Durante la segunda mitad del siglo XX se vivió una amenaza inminente de un enfrentamiento nuclear entre Occidente y la entonces, URSS. Por lo que este prototipo de mascarilla antigás GP-5 de manufactura soviética se repartió entre la gente en 1962 con el objetivo de que se protegieran de la radioactividad. Tenían un efecto protector de 24 horas.

Dedicado por varias décadas a la ingeniería de materiales y a la cátedra universitaria, Peter Tsai, de 68 años perfeccionó una tecnología basada en fibras no tejidas, que origina una carga electrostática y repele el 95 por ciento de partículas, entre ellas, virus que son transportados en microscópicas gotas de saliva en el aire.

La mascarilla KN95 se produjo cuando lideraba un equipo de investigación en la Universidad de Tennessee en 1992. Su objetivo era desarrollar una tecnología de carga electrostática, casualmente llamada carga de corona, para filtrar partículas no deseadas. Su invención finalmente se convirtió en la base de la mascarilla N95.

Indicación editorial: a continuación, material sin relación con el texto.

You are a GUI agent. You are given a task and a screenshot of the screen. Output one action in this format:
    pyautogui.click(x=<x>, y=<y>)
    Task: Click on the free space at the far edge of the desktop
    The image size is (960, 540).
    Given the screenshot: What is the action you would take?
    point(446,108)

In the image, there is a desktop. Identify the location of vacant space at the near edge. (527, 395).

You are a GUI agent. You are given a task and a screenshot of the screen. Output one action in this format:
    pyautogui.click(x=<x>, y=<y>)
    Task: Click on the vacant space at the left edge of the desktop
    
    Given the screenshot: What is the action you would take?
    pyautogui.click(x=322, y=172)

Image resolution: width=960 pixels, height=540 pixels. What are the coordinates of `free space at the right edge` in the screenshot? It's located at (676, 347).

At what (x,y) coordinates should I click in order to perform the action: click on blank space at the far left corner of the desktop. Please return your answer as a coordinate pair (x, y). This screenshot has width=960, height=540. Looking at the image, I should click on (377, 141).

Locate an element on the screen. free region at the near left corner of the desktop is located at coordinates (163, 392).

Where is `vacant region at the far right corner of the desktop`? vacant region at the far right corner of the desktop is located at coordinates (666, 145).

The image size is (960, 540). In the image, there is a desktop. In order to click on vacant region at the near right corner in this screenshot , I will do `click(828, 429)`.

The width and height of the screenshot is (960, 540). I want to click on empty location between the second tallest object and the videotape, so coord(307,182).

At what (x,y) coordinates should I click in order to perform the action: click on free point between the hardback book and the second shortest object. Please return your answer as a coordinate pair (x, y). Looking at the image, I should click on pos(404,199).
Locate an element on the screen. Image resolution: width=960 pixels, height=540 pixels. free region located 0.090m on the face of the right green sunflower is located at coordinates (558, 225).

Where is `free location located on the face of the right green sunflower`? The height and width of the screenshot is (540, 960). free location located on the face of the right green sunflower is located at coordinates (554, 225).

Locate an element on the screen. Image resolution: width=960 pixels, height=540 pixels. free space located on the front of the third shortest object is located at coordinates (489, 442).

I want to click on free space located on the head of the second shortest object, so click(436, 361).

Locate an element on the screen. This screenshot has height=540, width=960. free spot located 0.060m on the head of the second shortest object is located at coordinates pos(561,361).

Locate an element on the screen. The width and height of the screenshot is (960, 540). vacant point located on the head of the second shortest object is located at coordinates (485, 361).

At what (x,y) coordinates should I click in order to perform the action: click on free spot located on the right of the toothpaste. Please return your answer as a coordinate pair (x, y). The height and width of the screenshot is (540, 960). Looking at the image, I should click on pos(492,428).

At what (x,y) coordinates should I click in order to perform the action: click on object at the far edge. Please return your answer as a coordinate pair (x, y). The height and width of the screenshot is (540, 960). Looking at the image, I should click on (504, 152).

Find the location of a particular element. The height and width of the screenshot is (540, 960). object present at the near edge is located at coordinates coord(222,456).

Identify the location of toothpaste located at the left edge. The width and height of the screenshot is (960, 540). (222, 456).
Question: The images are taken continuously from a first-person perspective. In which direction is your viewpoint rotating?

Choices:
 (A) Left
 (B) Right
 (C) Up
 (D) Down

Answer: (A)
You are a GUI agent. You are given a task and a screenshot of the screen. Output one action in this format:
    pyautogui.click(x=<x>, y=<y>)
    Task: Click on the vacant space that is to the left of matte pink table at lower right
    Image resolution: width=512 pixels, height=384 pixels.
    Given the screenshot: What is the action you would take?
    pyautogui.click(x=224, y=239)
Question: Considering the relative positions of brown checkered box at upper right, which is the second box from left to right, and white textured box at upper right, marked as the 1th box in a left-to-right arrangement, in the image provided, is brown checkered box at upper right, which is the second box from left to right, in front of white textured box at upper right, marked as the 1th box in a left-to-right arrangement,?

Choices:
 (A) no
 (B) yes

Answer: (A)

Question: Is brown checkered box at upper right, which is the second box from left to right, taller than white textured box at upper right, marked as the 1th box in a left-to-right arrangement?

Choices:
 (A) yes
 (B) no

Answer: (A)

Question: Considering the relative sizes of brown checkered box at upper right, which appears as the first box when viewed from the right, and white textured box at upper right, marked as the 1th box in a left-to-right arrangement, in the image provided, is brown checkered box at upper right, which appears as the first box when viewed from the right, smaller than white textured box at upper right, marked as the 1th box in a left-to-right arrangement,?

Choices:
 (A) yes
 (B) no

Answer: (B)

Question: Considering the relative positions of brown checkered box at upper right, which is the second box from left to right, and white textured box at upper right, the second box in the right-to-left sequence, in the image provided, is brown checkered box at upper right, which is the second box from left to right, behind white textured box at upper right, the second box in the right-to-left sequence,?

Con la pandemia que generó el coronavirus el uso del cubrebocas es obligatorio, cuando menos en nuestro país. Mucha gente usa mascarillas desechables, aunque la recomendación en esos casos es utilizarlos máximo cuatro horas, pero hay quienes optan por los lavables, para reutilizarlos. Tan solo el año pasado, el cubrebocas fue la prenda más buscada y adquirida en el mundo. Ahora bien, lo importante es usarlo de manera correcta para conseguir la protección adecuada.